- [Action item]: Return the listing in full. Keep each line exactly as it is.

BEGIN Entries supplied

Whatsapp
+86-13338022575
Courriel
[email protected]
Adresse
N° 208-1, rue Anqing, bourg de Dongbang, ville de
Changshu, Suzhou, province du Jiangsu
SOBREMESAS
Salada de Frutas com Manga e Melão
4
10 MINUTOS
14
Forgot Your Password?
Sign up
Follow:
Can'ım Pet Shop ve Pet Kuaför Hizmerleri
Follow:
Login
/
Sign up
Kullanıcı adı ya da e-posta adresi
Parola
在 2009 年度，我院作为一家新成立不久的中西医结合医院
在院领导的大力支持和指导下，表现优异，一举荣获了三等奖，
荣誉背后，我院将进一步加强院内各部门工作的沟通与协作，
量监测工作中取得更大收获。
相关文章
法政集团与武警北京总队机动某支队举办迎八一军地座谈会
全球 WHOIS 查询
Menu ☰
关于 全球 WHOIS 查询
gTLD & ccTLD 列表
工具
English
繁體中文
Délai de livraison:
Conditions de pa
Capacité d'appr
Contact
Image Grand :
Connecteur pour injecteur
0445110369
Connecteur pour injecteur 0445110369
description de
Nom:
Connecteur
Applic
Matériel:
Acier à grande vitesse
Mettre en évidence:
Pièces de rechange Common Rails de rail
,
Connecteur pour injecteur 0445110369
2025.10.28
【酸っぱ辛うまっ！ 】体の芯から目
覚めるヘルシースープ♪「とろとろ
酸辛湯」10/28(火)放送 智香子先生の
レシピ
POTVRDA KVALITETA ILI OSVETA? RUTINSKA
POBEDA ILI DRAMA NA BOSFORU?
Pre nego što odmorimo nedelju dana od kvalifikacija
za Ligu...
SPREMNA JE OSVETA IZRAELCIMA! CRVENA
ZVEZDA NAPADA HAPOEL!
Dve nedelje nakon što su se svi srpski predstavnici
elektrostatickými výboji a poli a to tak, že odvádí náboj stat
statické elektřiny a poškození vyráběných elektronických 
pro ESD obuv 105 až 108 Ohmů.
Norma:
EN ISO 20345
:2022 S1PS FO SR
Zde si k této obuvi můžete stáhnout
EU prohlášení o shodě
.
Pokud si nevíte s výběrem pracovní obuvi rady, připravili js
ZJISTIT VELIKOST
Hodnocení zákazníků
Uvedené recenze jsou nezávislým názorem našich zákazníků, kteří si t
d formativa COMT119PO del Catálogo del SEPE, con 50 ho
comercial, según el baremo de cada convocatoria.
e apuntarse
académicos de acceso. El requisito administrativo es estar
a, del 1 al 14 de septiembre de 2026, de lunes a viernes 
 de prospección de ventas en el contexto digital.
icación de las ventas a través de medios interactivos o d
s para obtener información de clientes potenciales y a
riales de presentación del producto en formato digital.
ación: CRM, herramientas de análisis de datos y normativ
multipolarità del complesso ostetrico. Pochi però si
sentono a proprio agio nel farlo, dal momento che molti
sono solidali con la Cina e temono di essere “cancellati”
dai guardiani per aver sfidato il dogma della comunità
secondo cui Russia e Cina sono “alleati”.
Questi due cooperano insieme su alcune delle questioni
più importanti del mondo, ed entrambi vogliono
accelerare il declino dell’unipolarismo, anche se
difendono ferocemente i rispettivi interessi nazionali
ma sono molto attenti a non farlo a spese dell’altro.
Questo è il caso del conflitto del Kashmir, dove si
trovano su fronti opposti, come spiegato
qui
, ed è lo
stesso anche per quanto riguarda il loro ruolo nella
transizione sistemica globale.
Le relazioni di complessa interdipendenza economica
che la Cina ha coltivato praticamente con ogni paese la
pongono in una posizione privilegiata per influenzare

END Entries supplied

- [Answer to the exercise]:
Whatsapp
+86-13338022575
Courriel
[email protected]
Adresse
N° 208-1, rue Anqing, bourg de Dongbang, ville de
Changshu, Suzhou, province du Jiangsu
SOBREMESAS
Salada de Frutas com Manga e Melão
4
10 MINUTOS
14
Forgot Your Password?
Sign up
Follow:
Can'ım Pet Shop ve Pet Kuaför Hizmerleri
Follow:
Login
/
Sign up
Kullanıcı adı ya da e-posta adresi
Parola
在 2009 年度，我院作为一家新成立不久的中西医结合医院
在院领导的大力支持和指导下，表现优异，一举荣获了三等奖，
荣誉背后，我院将进一步加强院内各部门工作的沟通与协作，
量监测工作中取得更大收获。
相关文章
法政集团与武警北京总队机动某支队举办迎八一军地座谈会
全球 WHOIS 查询
Menu ☰
关于 全球 WHOIS 查询
gTLD & ccTLD 列表
工具
English
繁體中文
Délai de livraison:
Conditions de pa
Capacité d'appr
Contact
Image Grand :
Connecteur pour injecteur
0445110369
Connecteur pour injecteur 0445110369
description de
Nom:
Connecteur
Applic
Matériel:
Acier à grande vitesse
Mettre en évidence:
Pièces de rechange Common Rails de rail
,
Connecteur pour injecteur 0445110369
2025.10.28
【酸っぱ辛うまっ！ 】体の芯から目
覚めるヘルシースープ♪「とろとろ
酸辛湯」10/28(火)放送 智香子先生の
レシピ
POTVRDA KVALITETA ILI OSVETA? RUTINSKA
POBEDA ILI DRAMA NA BOSFORU?
Pre nego što odmorimo nedelju dana od kvalifikacija
za Ligu...
SPREMNA JE OSVETA IZRAELCIMA! CRVENA
ZVEZDA NAPADA HAPOEL!
Dve nedelje nakon što su se svi srpski predstavnici
elektrostatickými výboji a poli a to tak, že odvádí náboj stat
statické elektřiny a poškození vyráběných elektronických 
pro ESD obuv 105 až 108 Ohmů.
Norma:
EN ISO 20345
:2022 S1PS FO SR
Zde si k této obuvi můžete stáhnout
EU prohlášení o shodě
.
Pokud si nevíte s výběrem pracovní obuvi rady, připravili js
ZJISTIT VELIKOST
Hodnocení zákazníků
Uvedené recenze jsou nezávislým názorem našich zákazníků, kteří si t
d formativa COMT119PO del Catálogo del SEPE, con 50 ho
comercial, según el baremo de cada convocatoria.
e apuntarse
académicos de acceso. El requisito administrativo es estar
a, del 1 al 14 de septiembre de 2026, de lunes a viernes 
 de prospección de ventas en el contexto digital.
icación de las ventas a través de medios interactivos o d
s para obtener información de clientes potenciales y a
riales de presentación del producto en formato digital.
ación: CRM, herramientas de análisis de datos y normativ
multipolarità del complesso ostetrico. Pochi però si
sentono a proprio agio nel farlo, dal momento che molti
sono solidali con la Cina e temono di essere “cancellati”
dai guardiani per aver sfidato il dogma della comunità
secondo cui Russia e Cina sono “alleati”.
Questi due cooperano insieme su alcune delle questioni
più importanti del mondo, ed entrambi vogliono
accelerare il declino dell’unipolarismo, anche se
difendono ferocemente i rispettivi interessi nazionali
ma sono molto attenti a non farlo a spese dell’altro.
Questo è il caso del conflitto del Kashmir, dove si
trovano su fronti opposti, come spiegato
qui
, ed è lo
stesso anche per quanto riguarda il loro ruolo nella
transizione sistemica globale.
Le relazioni di complessa interdipendenza economica
che la Cina ha coltivato praticamente con ogni paese la
pongono in una posizione privilegiata per influenzare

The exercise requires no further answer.